Merge pull request #180 from pollockjj/fix-dlpack-p2p-cu130

pollockjj · web-flow · commit 8c4034f7e14c · 2026-03-17T22:58:36.000Z
Fix DLPack P2P Cross-Device Transfer (cu130)

I believe this fixes the issue. Ran on my own mixed-mode 5090/3090 setup and passed 0/0 1/1 0/1 1/0
diff --git a/__init__.py b/__init__.py
@@ -390,7 +390,7 @@ def sample_custom_with_runtime_device(model, *args, **kwargs):
         logger.info("[MultiGPU] Patched comfy.sample.sample_custom with runtime device guard")
 
 def _patch_comfy_kitchen_dlpack_device_guard():
-    """Guard comfy_kitchen DLPack export by switching to the tensor's CUDA device."""

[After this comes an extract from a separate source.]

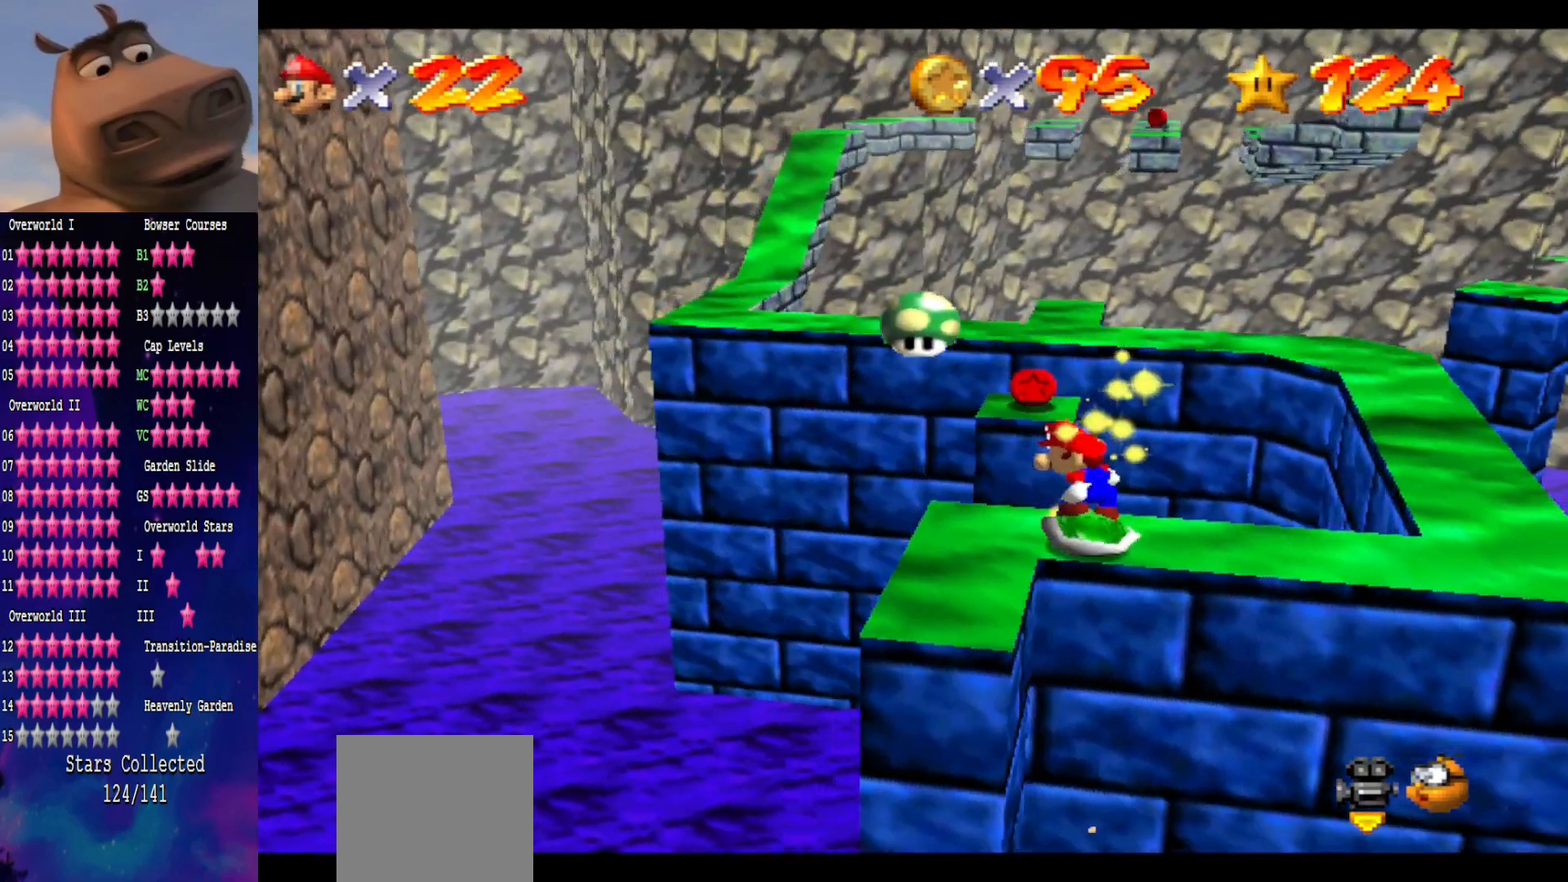
{"buttons": [], "left_stick": "center", "right_stick": "center", "events": [[67, "A", "down"], [200, "A", "up"], [300, "left_stick", "down-left"], [483, "left_stick", "center"]]}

+    """Guard comfy_kitchen DLPack export with P2P-aware CPU-staging fallback."""
     try:
         comfy_kitchen_cuda = importlib.import_module("comfy_kitchen.backends.cuda")
     except ImportError:
@@ -405,14 +405,43 @@ def _patch_comfy_kitchen_dlpack_device_guard():
     if getattr(wrap_for_dlpack, "_multigpu_cuda_device_guard", False):
         return True
 
+    from .p2p_registry import p2p_registry
+
     def wrap_for_dlpack_with_device_guard(*args, **kwargs):
         tensor = args[0] if args else kwargs.get("tensor")
-        with cuda_device_guard(getattr(tensor, "device", None), reason="comfy_kitchen._wrap_for_dlpack"):
-            return wrap_for_dlpack(*args, **kwargs)
+        tensor_device = getattr(tensor, "device", None)
+        exec_device = get_current_device()
+        exec_device = _coerce_torch_device(exec_device)
+
+        # Determine if cross-device staging is needed
+        needs_staging = False
+        def _valid_cuda(d):
+            return d is not None and d.type == "cuda" and d.index is not None
+
+        if _valid_cuda(tensor_device) and _valid_cuda(exec_device):
+            if tensor_device.index != exec_device.index and not p2p_registry.can_access_peer(tensor_device.index, exec_device.index):
+                needs_staging = True
+
+        if needs_staging:
+            logger.info(
+                f"[MultiGPU DLPack] CPU-staging tensor from cuda:{tensor_device.index} "
+                f"to cuda:{exec_device.index} (P2P unavailable)"
+            )
+            staged_tensor = tensor.to("cpu").to(exec_device)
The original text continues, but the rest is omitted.